As I'm sure you realize, the heliocentric belief did not originate with Galileo but the ancient Greeks.  It was lent further credibility by the Polish astronomer Nicholas Copernicus in his treatise, "The Revolutions of Heavenly Orbs."  And it’s instructive here to note that, as writer George Sims Johnston wrote in "The Galileo Affair," "Copernicus, a good Catholic, published his book at the urging of two eminent prelates and dedicated it to Pope Paul III, who received it  cordially."  Moreover, the Church protected Copernicus from Calvinists and others who would have persecuted him.

It's also important to understand that the Church did not view such theories as the threat modern critics would suppose they would have taken them to be.  In point of fact, churchmen were largely uninterested in such things.  As Cardinal Baronius once said, the Bible "is intended to teach us how to go to Heaven, not how the heavens go."

So why did Galileo encounter such problems?  While it seems there certainly was enough blame to go around, it should be obvious that he was not punished for propounding a theory that had been around for thousands of years and entertained by the Church (the Church regarded it to be a hypothesis); there was more to it.  For one thing, Galileo was an irascible man who insisted that the Church accept his theory wholesale, without adequate proof; he could not even refute Aristotle's objection pertaining to stellar parallaxes.   Moreover, the Church was correct in its circumspection, as some of Galileo's theories were later disproven; for instance, he was wrong in saying that the tides were caused by the rotation of the Earth and on the nature of comets.

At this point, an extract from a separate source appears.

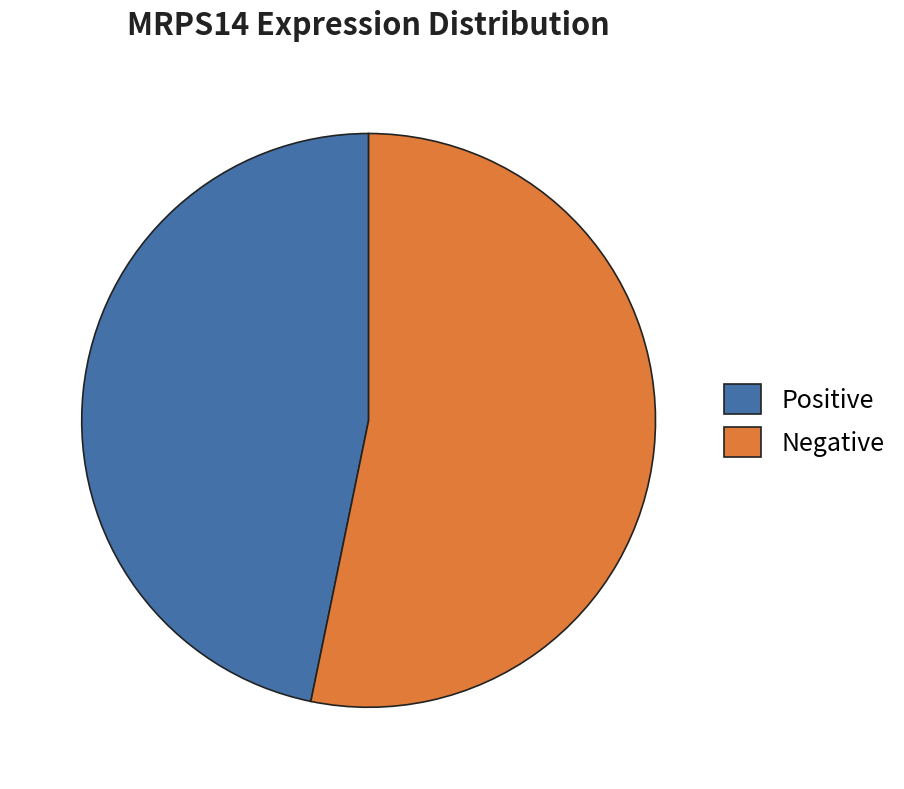

How many segments does this pie chart have?

2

A parallel can be seen today with respect to evolution, in that Pope John Paul II called it "one of a number of possibilities."  Now, should man endure for a few hundred more years and should the theory in toto be proven correct, it wouldn't be surprising if critics of the Church found ways to cast her as having been adamantly opposed to it.  This is possible when an entity doesn't jump on bandwagons heading in the right direction; however, what is often overlooked is when it doesn't jump on those going in the wrong one.

And that is the point.  The Church thinks not in terms of years, but centuries.  She doesn't jump on any bandwagon; rather, she considers positions in a sober fashion, searches for Truth and waits till the facts are in.  Wouldn't it be great if the global warming crowd were so disposed?  Moreover, the Church is especially reluctant to jump on scientific bandwagons because she isn't a scientific body.  And, although it seems strange to say it today, 400 years ago heliocentrism was a bandwagon. 

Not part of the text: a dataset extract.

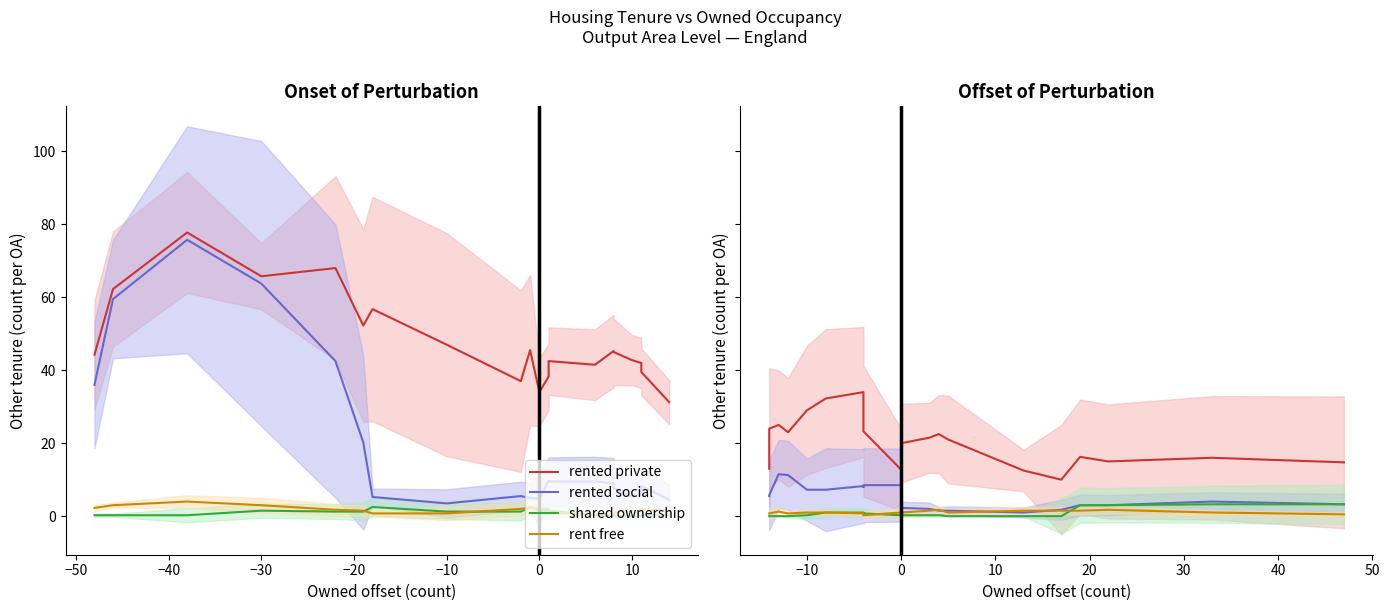

What is the minimum value for rented social?

1.0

And we should all be thankful that the Church exercises such wisdom.  Note that the current Pope has not jumped on the global warming bandwagon; instead, he recently made a pronouncement wherein he emphasized that one should not do such things and that the current global-warming alarmism was not a reflection of a sincere search for Truth but, rather, was motivated by a desire to advance an agenda. 

Thus, in some measure, Galileo was actually more like the global warming alarmists than the Church was.  He was a man who insisted on trying to ram an unproven theory down people's throats, a theory containing elements that were, in fact, incorrect.  This isn't to say that there is a direct equivalence between Galileo's theories and today's anthropogenic global warming thesis (AGWT).  While the former were basically sound with a few flawed elements, I believe the latter to be basically flawed with, at best, a few sound elements.  Regardless, just as the AGWT is a bandwagon today, so was heliocentrism at the time of Galileo. 

Accepting unproven scientific theories as fact isn't the practice of good scientists any more than that of good theologians.  And just because certain rash and brash individuals embrace that practice and have been right in a few instances doesn't change that fact. 

Again, all in all I love Lewis' piece, and I would encourage others to read it.  But we mustn't fall into the same trap as the global warming dogmatists.  That is, accepting something as fact simply because it's fashionable to say it is so.